By: Jacqueline de Groot

Living together with water across borders





On 16 January, the Dutch minister of Infrastructure and Water Management (IenW) answered parliamentary questions from members of the Standing Committee for Infrastructure, Water Management and the Environment on the interpretation of the national safety policy on primary flood defences, including a cost estimate of the reinforcement task until 2050. The minister extended the question to the costs and benefits of climate adaptation. Up-to-date research by the Ministry of the Interior together with IenW should provide a comprehensive overview of the costs and benefits of climate-proofing the built environment in the Netherlands in 2050. Flooding, heat and drought due to extreme weather, as well as flooding, subsidence and biodiversity are included.


For years, the Netherlands has managed water in the right direction. Climate changes show that increasingly, the amount of water cannot be stopped (sea level rise, excessive rainfall). Attention to this is important in coastal areas but also in the hinterland. Water enters the Netherlands both from the sea and from rivers via neighbouring countries. The rivers can no longer drain the water sufficiently. This creates unsafe situations in times of heavy rainfall and drought and low water levels in summer. Learning to deal with water differently requires a transition in approach. Only measures on Dutch territory are insufficient to ensure safety and good “living together” with water. A different perspective is needed: establish more of a link with the global climate approach, link up with its European elaboration and proactively take up cooperation within Northwest Europe. How do we realise this transition in thinking and acting?

This requires taking into account how the regional and main water systems interact and influence each other. Long-term approach requires both physical interventions in the water system, adjustment and implementation of policies in spatial planning and working on awareness of residents in relation to new risks of water. Implementing short-term actions is important to take quick steps for water safety. Persistent barriers of national borders need to be broken down, just as water effortlessly crosses national borders. Across borders, leadership and courage must be shown together, as proclaimed during the Benelux Saturday in late November 2023[1] . European, national, regional and local governments really need to jointly identify costs and benefits for climate-proofing their country, province, municipality or area. Stakeholders on both sides of national borders will then be jointly responsible for vision, plan and implementation. Different governments in the Netherlands, Belgium, Luxembourg, Germany and France will have to work together. It is precisely here that more floods are expected in the future[2] . Awareness-raising and network-building are needed to get to know each other and build trust with each other.

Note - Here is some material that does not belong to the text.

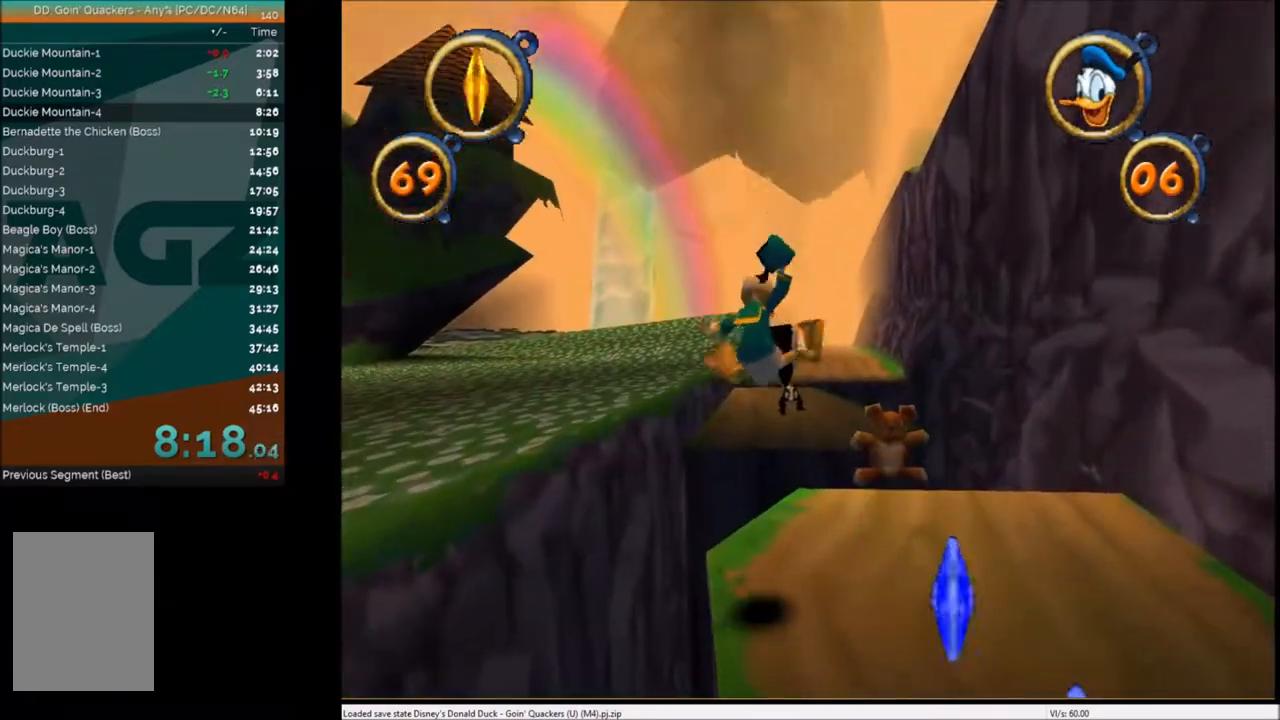
{"keys": ["up", "x"], "events": [[200, "left", "down"], [234, "left", "up"], [467, "x", "down"]]}
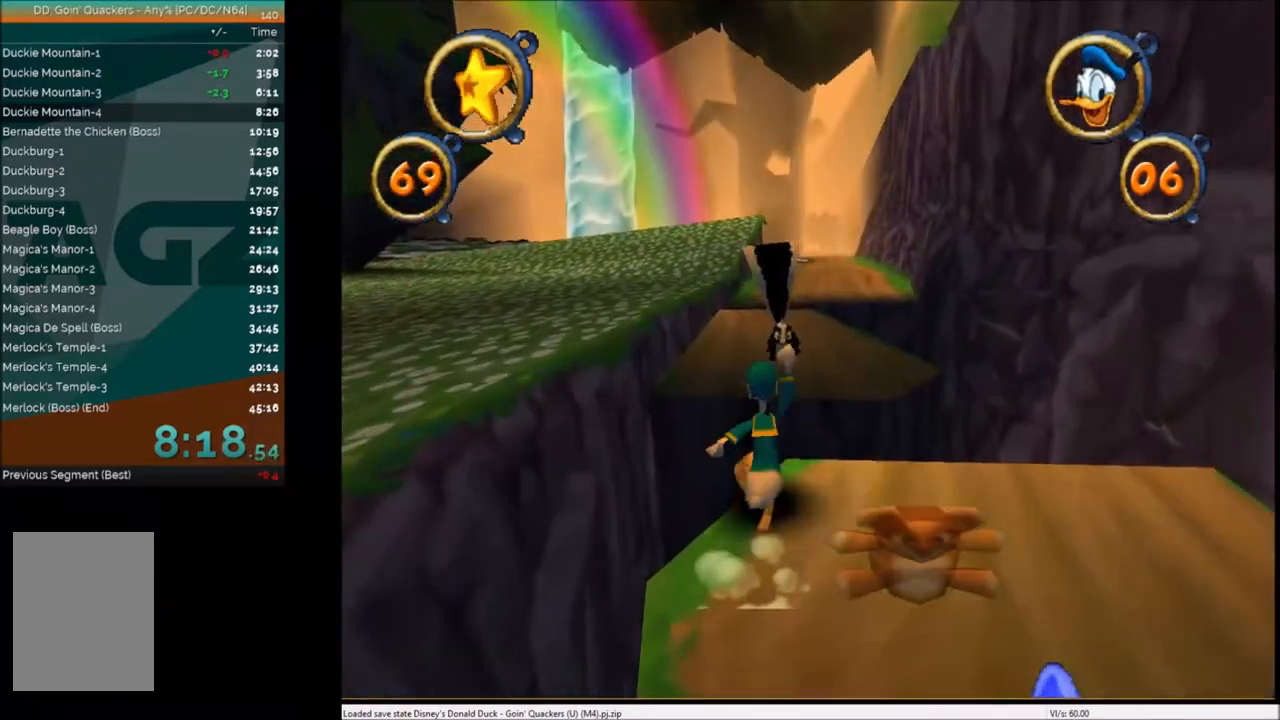
{"keys": ["up"], "events": [[66, "x", "up"]]}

A good start is provided by the coalition agreement “Every Limburger counts!”. The Limburg government calls for cooperation with neighbouring regions and European institutions, based on content areas such as water safety and quality. In Limburg, the “Water Safety and Space Limburg” programme works according to the “multi-layer safety” concept. The first layer is prevention: preventing flooding as much as possible. The second involves achieving sustainable spatial planning. The third layer focuses on better (organisational) preparation for a possible flood (disaster management).

The message, therefore, is to organise collectivity across borders in places where coherence, consideration or coordination between activities is necessary for cross-organisational as well as cross-border measures. Transnational and transregional consultation platforms are crucial in this respect. ITEM’s expertise in multi-level cooperation across borders (horizontal integration) provides insight and can make multi-level platforms actually work.